Improving border management and cross-border information sharing are critical to efforts to address transnational organized crime, and UNODC works with several countries of Southeast Asia supporting a network of BLOs. In Thailand BLOs have officers from multiple agencies and offices — including the Royal Thai Police, the Department of Provincial Administration of the Ministry of Interior, Customs, the Royal Thai Army and in some locations the Royal Thai Navy — sharing information and intelligence related to illicit trafficking. Together, these BLOs are part of a regional network which enables coordination between officers stationed a border. Douglas added, “BLOs are fundamentally a mechanism for coordination at border crossings that allow for efficient front-line cooperation rather than working bureaucratically through capital cities and distant chains of command – they are a location with basic infrastructure, but more importantly they are about facilitation and results.”

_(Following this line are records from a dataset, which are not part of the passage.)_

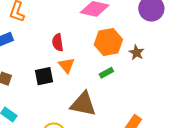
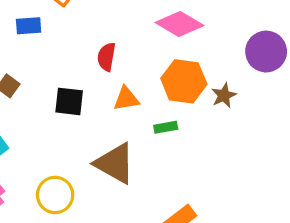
brown star: (136, 53) -> (224, 95), moved
orange triangle: (67, 65) -> (126, 99), moved, turned 42

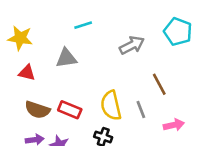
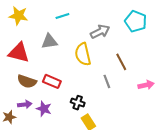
yellow star: (20, 38) -> (18, 16), moved
red triangle: (27, 73) -> (19, 53), size x1.6
yellow semicircle: (111, 106) -> (83, 54), moved
pink arrow: (174, 125) -> (146, 85), moved

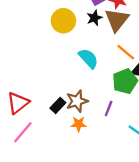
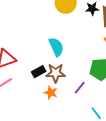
cyan semicircle: (88, 58) -> (56, 47), moved

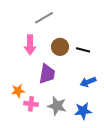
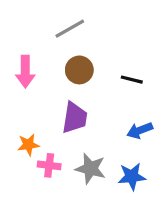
pink arrow: (30, 45) -> (25, 72), moved
brown circle: (60, 47) -> (79, 70), moved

“The most important issue for BLOs in Thailand is maintaining close communication between the agencies involved, and with the mirroring agencies across borders,” commented Mr. Chotipun Jullapech, Director of the SMCC. “The COVID-19 pandemic has presented us with new challenges, but officers in Thailand have found ways to work together to ensure cooperation has not been disrupted.”

The regional BLO network has grown to consist of over 100 locations in five countries, including 28 in Thailand. During the workshop in Chiang Mai, UNODC, ONCB and the NSC discussed means of improving multilateral approaches to border management in the region by further expanding and reinforcing the BLO network. This comes as the Association of Southeast Asian Nations’ (ASEAN) Regional Border Management Roadmap — an initiative promoted by Thailand through ASEAN frameworks, supported by UNODC — enters the final stages of approval. The roadmap endorses nine key actions member-states should take collectively to improve border management in response to illicit trafficking, including the expansion of the BLO network. UNODC will support governments in the region as they turn their attention to shared security concerns. The Border Management Programme will continue to promote multilateral approaches to border management by working with governments and border communities.